Okay: listen up – I’m going to get down into the mud with you. I’ve heard enough instances of us never having left home for fear of being beaten, broken and buried. I can assure you that for so many of us there isn’t anyone waiting, nevermind with open arms and all. And as for somebody to love: we might have managed one part of it, but finding someone to love us back has always been a slippery slope.

I mean if one has always had to be ashamed of one’s desire, how can one actually think of asking for anything? We’ve taught ourselves to be happy that we are getting something at all. *


* Allow me the following allegorical indulgence: much like right now in the time of this coronavirus, we’re all having to be conscious of how we dress to go out, we’re always seemingly suspicious of one another — hypervigilant, afraid that if we step out — it might be the one time that will kill us, super aware of our boundaries — physically, emotionally and spatially, and in a state of constant anxiety and fear. I wouldn’t be exaggerating if I went as far as to say: this is the everyday rollercoaster that queer, marginalised persons ride on a daily basis. This is the uncertainty, unsureness and undertow that we’ve got to endure without even actually getting into the actual scuffles of navigating publicness. Can you believe? *


*  If I’m ever asked to tell a joke: I’ve only got two (also borrowed from my friends). Okay, here’s the first one –

Question: What did one gay horse say to another? Pause for effect.

Answer: Haaaaaay!

And the second one –

Question: Why do girls walk around in odd numbers?

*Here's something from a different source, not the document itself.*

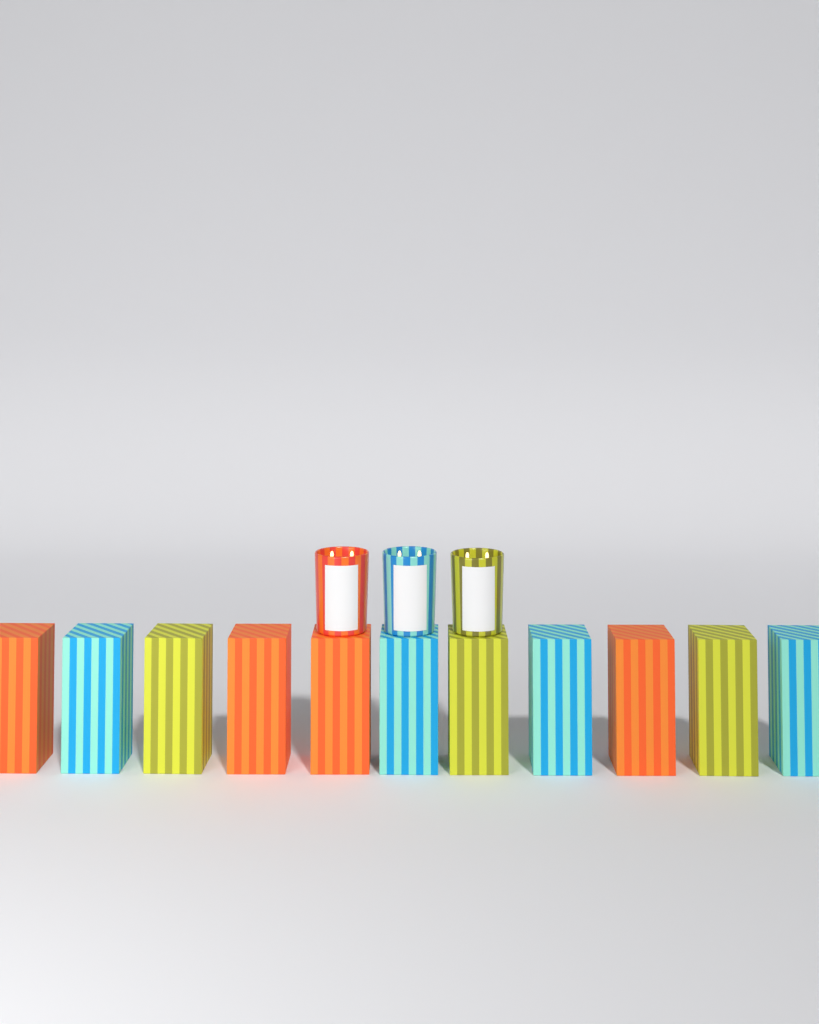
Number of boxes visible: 11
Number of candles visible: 3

Answer: Because: I can’t even!

And scene. *


* How will we have sex with each other in these times of the coronavirus ? And after these efforts at flattening the curve? (Or as a friend said before laughing out uncontrollably for the entire duration of our video call: fattening my curves!) What happens to rejection, relationships, revolution in these times? I mean without this new addition to the looming Damocles’ Swords dangling over our heads, it was already difficult, demoralising and dreadful — a tedious task. It was a series of being shamed for one’s desires, or being too ashamed to articulate them at all.

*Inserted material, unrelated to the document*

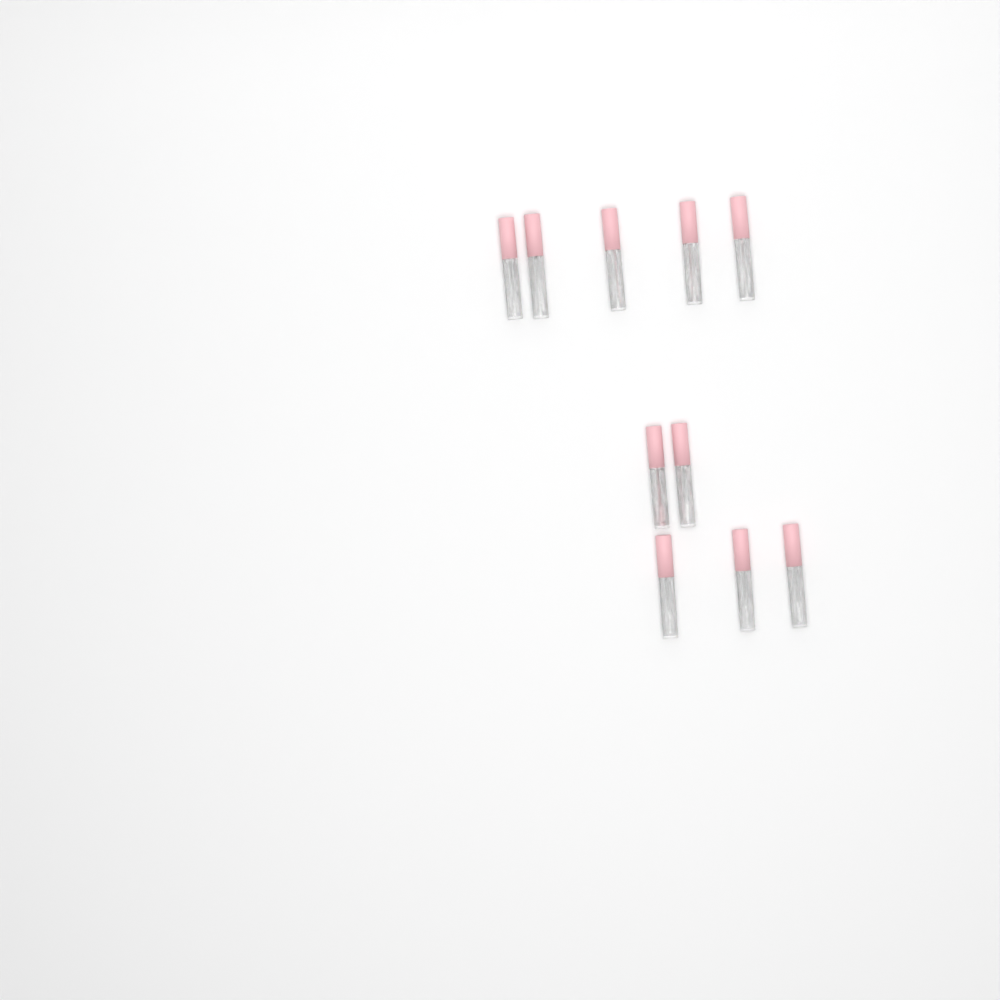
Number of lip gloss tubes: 10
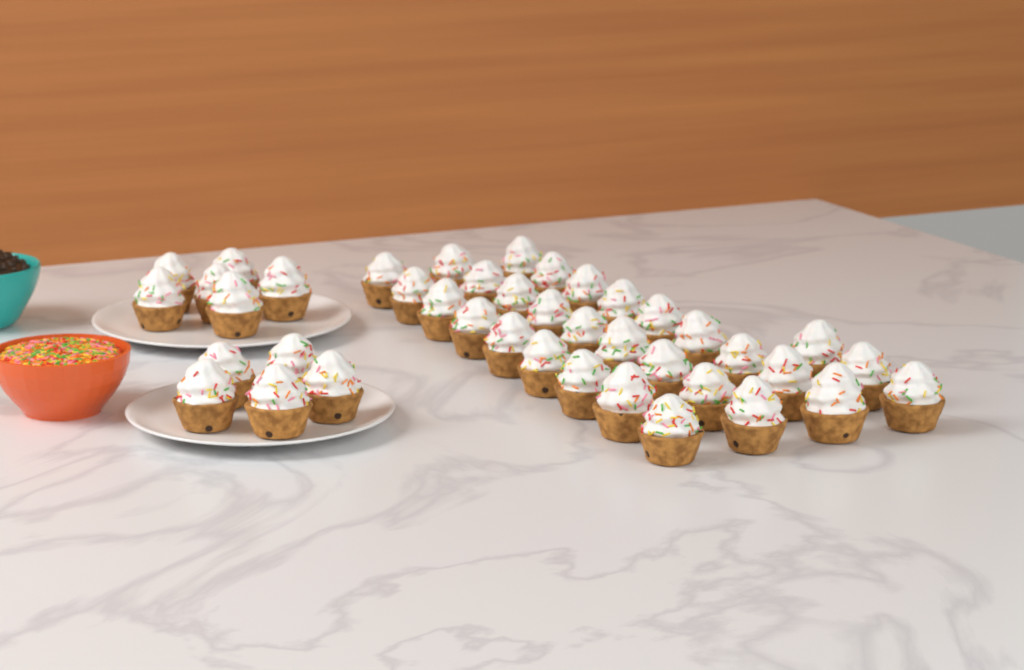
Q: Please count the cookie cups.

And if you managed to even jump over these hurdles, you’d have to wrestle with body fascism, right-wingers, obsession with being straight-passing, racism, casteism, classism, gesture politics and so on. Some similarities with the straight scene but a whole lot of problems that they’ve created for us too. And yes, we each take responsibility at the individual level (guilted by lessons learned during our own sexual encounters) but being queer is well...a community contact sport. *


* Flip through the blood-stained, glitter-strewn pages of our community’s history, and one will always spot the assorted, alternative and adamant ways we have managed to cross over blockades and banishments in our search to perform coitus, commingle and commune among our own. And in the times, we’ve not been able (or allowed) to make physical contact, touch each other and sex each other, we’ve flown into the portals of the virtual world to make these connections possible.

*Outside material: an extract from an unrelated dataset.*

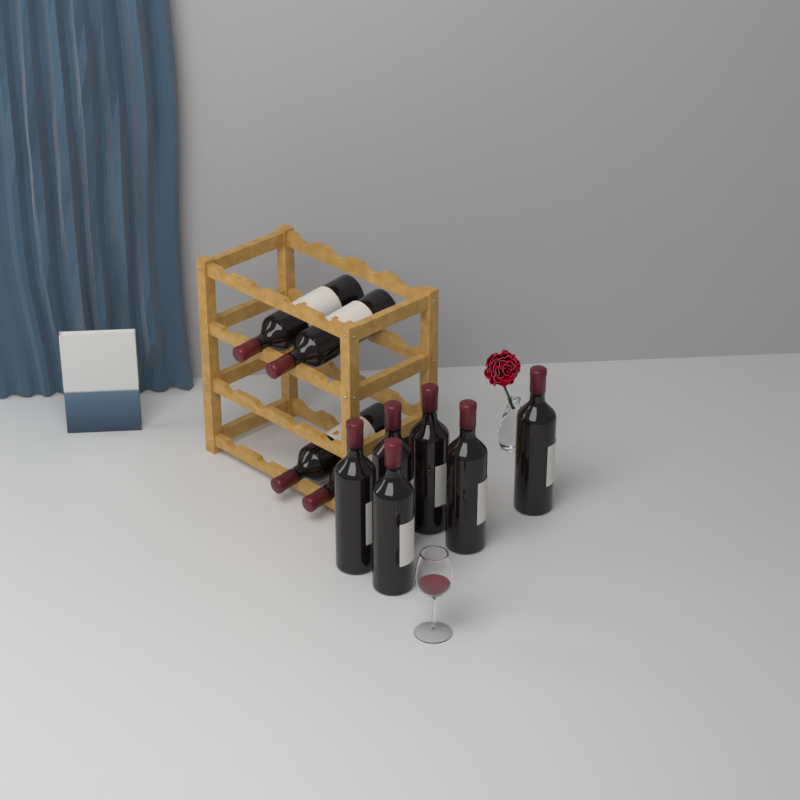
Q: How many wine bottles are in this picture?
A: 10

In her two essays, my friend Nadika Nadja so wonderfully tells us of the ways that living in her second life helped her offset the troubles of her first life. And I hope she’ll agree with me for saying, it helped her find her footing in the ‘real’ world too.

What will these new ways be after this virus has made us suspicious of everyone around us? Will prejudices survive the pandemic too? How will we ensure those spaces strive for inclusivity even if we fail to maintain it? *


I know what you are thinking: Yet again, the — queer, femme, Black person — speaks of dirty things like desire at a time of disease and death. Well, it is difficult only for those who have made a division between the three.